→ Task input:

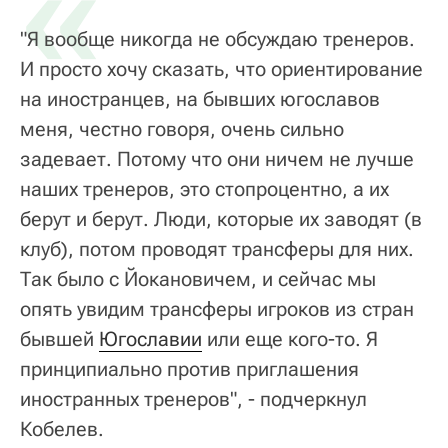
«
"Я вообще никогда не обсуждаю тренеров.
И просто хочу сказать, что ориентирование
на иностранцев, на бывших югославов
меня, честно говоря, очень сильно
задевает. Потому что они ничем не лучше
наших тренеров, это стопроцентно, а их
берут и берут. Люди, которые их заводят (в
клуб), потом проводят трансферы для них.
Так было с Йокановичем, и сейчас мы
опять увидим трансферы игроков из стран
бывшей
Югославии
или еще кого-то. Я
принципиально против приглашения
иностранных тренеров", - подчеркнул
Кобелев.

→ Task brief:
Word for word, restate the whole listing and drop the images.

→ Expected answer:
«
"Я вообще никогда не обсуждаю тренеров.
И просто хочу сказать, что ориентирование
на иностранцев, на бывших югославов
меня, честно говоря, очень сильно
задевает. Потому что они ничем не лучше
наших тренеров, это стопроцентно, а их
берут и берут. Люди, которые их заводят (в
клуб), потом проводят трансферы для них.
Так было с Йокановичем, и сейчас мы
опять увидим трансферы игроков из стран
бывшей
Югославии
или еще кого-то. Я
принципиально против приглашения
иностранных тренеров", - подчеркнул
Кобелев.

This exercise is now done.